● TRECHO DA PÁGINA
════════════════════
Ataíde Vherá Mirim, liderança do povo guarani, ensinou que “é um território só” em que todos têm o “direito de viver harmonicamente”. De acordo com ele, os não indígenas criam leis que fazem essa delimitação. Vherá Mirim, cujo nome significa pequeno raio, refutou também a noção de propriedade com a qual convive no curso de administração que está fazendo não para aplicar em empresas, mas na comunidade. “Muitos falam que o território tinha um dono. A terra não é para ser considerada assim”, afirmou ele, compartilhando um conhecimento que “é passado através da fala” pelos guaranis mais antigos.

O cacique Leonardo da Silva também se manifestou. “Muitas vezes a gente é impedido de fazer a nossa roça”, contou. “Como a gente vai sobreviver?”, indagou. Para Adriana Lima Caiçara, do Fórum dos Povos e Comunidades Tradicionais do Vale do Ribeira, a polícia ambiental não respeita a autodeclaração e faz abordagens muito duras. Na visão dela, é preciso uma articulação das comunidades com o poder público para se alcançar um equilíbrio entre a proteção ao meio ambiente e todos os outros direitos dos quais são sujeitos os povos e comunidades tradicionais.

A assistente social Ana Léa, da Prefeitura de Jacupiranga, indicou a necessidade de priorizar a saúde mental no Vale do Ribeira. Jefferson Pecori, do Conselho Municipal de Saúde de Registro, demonstrou preocupação, dentre outras questões, com o crescimento dos índices de mortalidade infantil. “É muito importante o Ministério Público estar abrindo essa escuta”, opinou. O secretário municipal de Saúde de Barra do Turvo, Roberto Catarina, expressou o mesmo entendimento sobre a relevância do encontro, que ainda teve as participações dos psicólogos Isa Cris Fraga e Lucas Petronilho. Ambos mencionaram a importância de uma articulação regional para a instalação de equipamentos públicos de saúde no Vale do Ribeira.
════════════════════
[Registros de dados coletados]
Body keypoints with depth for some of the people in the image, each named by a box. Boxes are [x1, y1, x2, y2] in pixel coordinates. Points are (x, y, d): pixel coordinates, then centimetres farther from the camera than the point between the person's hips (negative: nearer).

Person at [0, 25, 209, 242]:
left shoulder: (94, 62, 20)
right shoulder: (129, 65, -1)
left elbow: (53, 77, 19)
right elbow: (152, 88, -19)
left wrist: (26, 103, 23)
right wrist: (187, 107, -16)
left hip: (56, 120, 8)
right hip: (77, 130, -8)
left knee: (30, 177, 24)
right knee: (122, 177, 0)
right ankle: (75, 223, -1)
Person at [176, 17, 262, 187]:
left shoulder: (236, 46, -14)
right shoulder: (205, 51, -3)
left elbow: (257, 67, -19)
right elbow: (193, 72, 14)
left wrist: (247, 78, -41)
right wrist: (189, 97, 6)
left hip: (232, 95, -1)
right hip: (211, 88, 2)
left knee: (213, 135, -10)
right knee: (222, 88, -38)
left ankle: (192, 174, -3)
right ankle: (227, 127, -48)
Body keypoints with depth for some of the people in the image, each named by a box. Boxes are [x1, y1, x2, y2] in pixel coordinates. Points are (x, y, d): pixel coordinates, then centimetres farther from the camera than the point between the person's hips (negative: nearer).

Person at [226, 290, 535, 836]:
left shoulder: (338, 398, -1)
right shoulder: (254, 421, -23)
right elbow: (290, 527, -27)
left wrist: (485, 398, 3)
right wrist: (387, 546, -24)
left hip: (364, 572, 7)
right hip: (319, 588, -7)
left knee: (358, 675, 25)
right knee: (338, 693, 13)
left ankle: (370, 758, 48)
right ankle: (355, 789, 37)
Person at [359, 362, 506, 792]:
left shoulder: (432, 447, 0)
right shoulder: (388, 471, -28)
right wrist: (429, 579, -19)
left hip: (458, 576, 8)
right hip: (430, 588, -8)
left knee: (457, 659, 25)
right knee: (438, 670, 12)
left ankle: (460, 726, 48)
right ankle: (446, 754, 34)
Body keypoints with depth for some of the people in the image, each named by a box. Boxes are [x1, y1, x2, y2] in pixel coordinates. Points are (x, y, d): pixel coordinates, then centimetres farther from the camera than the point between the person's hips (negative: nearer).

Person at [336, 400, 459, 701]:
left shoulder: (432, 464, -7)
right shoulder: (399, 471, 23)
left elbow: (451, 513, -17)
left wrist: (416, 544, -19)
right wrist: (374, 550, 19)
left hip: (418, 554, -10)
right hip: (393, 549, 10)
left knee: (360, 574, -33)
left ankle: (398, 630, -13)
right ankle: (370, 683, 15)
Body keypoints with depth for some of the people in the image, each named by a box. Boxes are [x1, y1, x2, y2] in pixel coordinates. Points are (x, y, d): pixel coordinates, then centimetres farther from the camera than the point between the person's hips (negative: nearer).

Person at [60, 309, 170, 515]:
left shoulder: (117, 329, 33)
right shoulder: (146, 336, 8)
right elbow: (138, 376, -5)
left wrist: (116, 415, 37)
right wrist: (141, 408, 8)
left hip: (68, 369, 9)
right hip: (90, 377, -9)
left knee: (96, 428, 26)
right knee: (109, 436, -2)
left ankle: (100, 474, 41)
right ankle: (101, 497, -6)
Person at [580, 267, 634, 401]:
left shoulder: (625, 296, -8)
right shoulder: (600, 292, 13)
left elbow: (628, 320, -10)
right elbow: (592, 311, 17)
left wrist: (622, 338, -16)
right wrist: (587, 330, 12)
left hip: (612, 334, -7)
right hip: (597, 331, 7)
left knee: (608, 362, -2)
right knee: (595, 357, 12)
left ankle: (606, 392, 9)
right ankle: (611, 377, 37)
════════════════════
● O QUE FAZER
A: Imprima a parte do texto sobre o Vale do Ribeira que vai de "Ataíde Vherá Mirim, liderança" a "guaranis mais antigos.".
B: Dê continuidade ao texto sobre o Vale do Ribeira a partir do ponto em que ele termina.

● RESPOSTAS
A:
Ataíde Vherá Mirim, liderança do povo guarani, ensinou que “é um território só” em que todos têm o “direito de viver harmonicamente”. De acordo com ele, os não indígenas criam leis que fazem essa delimitação. Vherá Mirim, cujo nome significa pequeno raio, refutou também a noção de propriedade com a qual convive no curso de administração que está fazendo não para aplicar em empresas, mas na comunidade. “Muitos falam que o território tinha um dono. A terra não é para ser considerada assim”, afirmou ele, compartilhando um conhecimento que “é passado através da fala” pelos guaranis mais antigos.

B:
As professoras e pesquisadoras Cynthia Franceska (Centro Universitário do Vale do Ribeira) e Valéria Silva (Universidade de São Paulo-USP) trouxeram contribuições do campo acadêmico. Cynthia apontou “a criminalização das práticas culturais das comunidades tradicionais”, enquanto Valéria revelou que, de acordo com sua pesquisa na última década, os jovens do Vale do Ribeira, “muitas vezes quando vão estudar fora, não se identificam como moradores” por conta do que ela classificou como “racismo ambiental”, ou seja, a discriminação contra quem tem raízes na região.

O promotor Cláudio Sérgio Alves Teixeira, no encerramento da reunião, disse: “Estou espantado como eu não conheço a minha comarca”. Para o secretário especial de Tutela Coletiva do MPSP, Mário Malaquias, os depoimentos trouxeram tanta riqueza que até mesmo “um promotor ativo” como Cláudio entra em contato com novos aspectos da realidade local. “Os promotores da região estão atentos”, afirmou Malaquias, informando que na próxima reunião, a partir dos subsídios colhidos na escuta, que teve como última intervenção a fala do analista jurídico Rodrigo Pereira Guimarães, começa a elaboração de projetos das Promotorias para transformar essa realidade social.

O promotor Daniel Godinho disse que esse modelo de planejamento impõe grande responsabilidade a todos. “Acho que é muito rica essa interlocução”, constatou a promotora Sirlene Fernandes da Silva, do Núcleo de Incentivo em Práticas Autocompositivas (Nuipa). “A gente se comove com os depoimentos”, concluiu o promotor Eduardo Tostes (CAO Cível).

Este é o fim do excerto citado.